Who did that?
Many people see graffiti as a modern phenomenon. It’s the young, you’ll hear, who do it – they have too much time on their hands, they have no respect, they should do something useful, and so on. Against that, others will put forward the graffiti of artists such as Banksy, who make social and political points by painting on buildings – this is graffiti that means something, that makes important points. ‘It’s art,’ people will say. ‘It’s fine…I agree with it…provided it’s not “enhancing” my house’...although some, valuing the work of Banksy (aesthetically, or financially, or both) welcome the artist’s interventions on their property.
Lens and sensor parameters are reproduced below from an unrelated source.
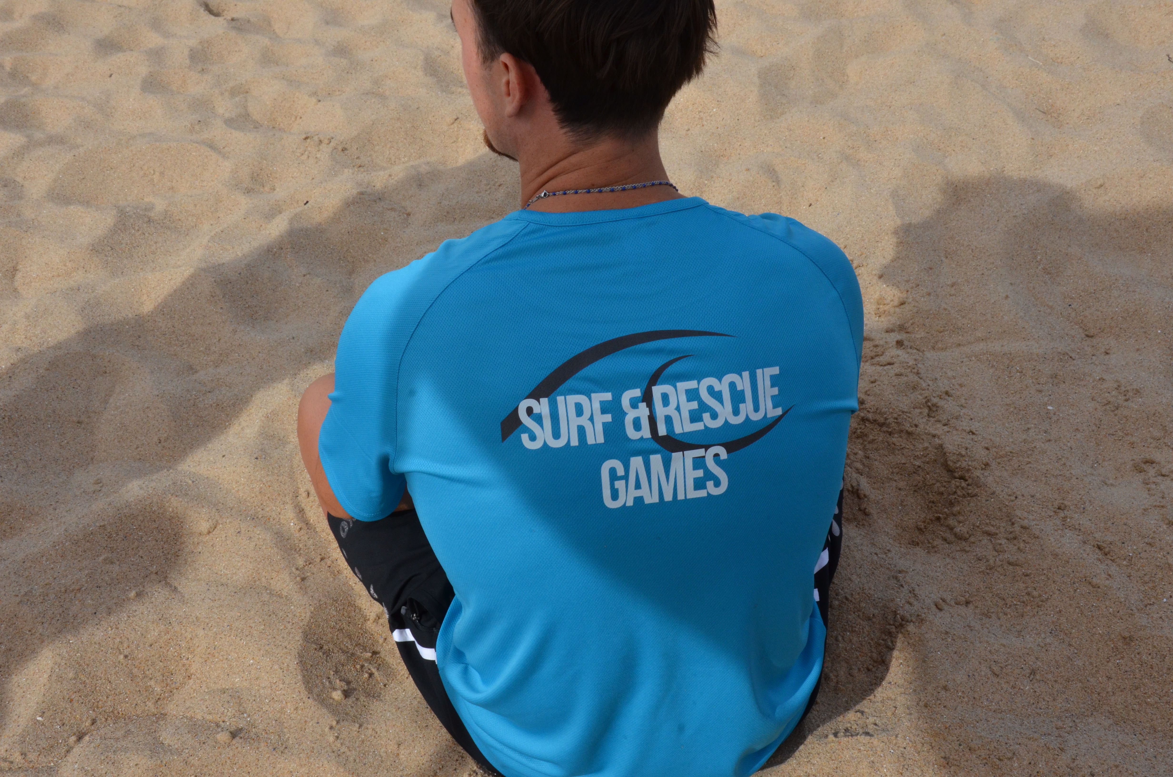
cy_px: 388
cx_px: 586
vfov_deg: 29.7
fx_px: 1463
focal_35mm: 45
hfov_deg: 43.7
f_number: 13
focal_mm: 30
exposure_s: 1/640
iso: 800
But graffiti has been with us for a long time. The Romans had it, it exists in medieval churches. People who study medieval buildings are finding more and more ancient graffiti, and treating it seriously for what it might tell us about the interests of medieval and later people, and their religious beliefs. The marks made by scraping shallow lines on ancient stone can be hard to see, but they have their fascination. There’s an excellent book on the subject, Medieval Graffiti by Matthew Champion (see my review of it, here), and there are some good websites about the subject too.
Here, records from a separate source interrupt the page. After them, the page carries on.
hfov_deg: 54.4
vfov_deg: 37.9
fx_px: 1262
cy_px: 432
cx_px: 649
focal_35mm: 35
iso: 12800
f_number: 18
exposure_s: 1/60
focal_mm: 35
In this post I want to give just one example of a piece of graffiti in a church not many miles from where I live. This is St Bartholomew’s, Churchdown, a church that’s often locked, but volunteers currently open it on Saturday afternoons in summer. There are quite a few graffiti marks around the doorway in the north porch, and one of the most remarkable depicts a mermaid. The image is indistinct, but not hard to make out once you get your eye in. I have increased the contrast in my photograph so that some of the details are a little clearer. If you click on the image to enlarge it, you may be able to make out the mermaid’s head and one eye, her strands of sticking-out hair, a narrow neck, an upper body in which one breast is still clearly visible, and a scaly tail that narrows and curves away to the left, getting less distinct at the end. As our eyes follow the mermaid’s stick-arms, we see that she holds a square mirror in one hand and a comb with two rows of teeth in the other.
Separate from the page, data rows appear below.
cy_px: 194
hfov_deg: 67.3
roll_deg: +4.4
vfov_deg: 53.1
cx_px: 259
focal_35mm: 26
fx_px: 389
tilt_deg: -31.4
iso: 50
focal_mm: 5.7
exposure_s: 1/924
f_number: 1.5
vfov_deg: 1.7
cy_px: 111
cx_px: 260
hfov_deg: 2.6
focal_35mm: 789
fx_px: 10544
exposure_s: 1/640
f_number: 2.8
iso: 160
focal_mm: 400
Churchdown is nowhere near the sea, although not far from the inland port of Gloucester. But you don’t need to live near the sea to have heard about mermaids. Tales of such creatures were known widely in the Middle Ages and later. Medieval mermaids were generally portrayed with long hair and a mirror and comb. In folklore they were symbols of vanity, pride and the perils of lust, and woe betide any man who fell in love with a mermaid and pursued her. He’d most likely be captured and come to a watery death. There are quite a few ‘official’ images of mermaids in churches – in wall paintings, for example, and on bench ends. Here someone long ago – who knows who? – has added their own.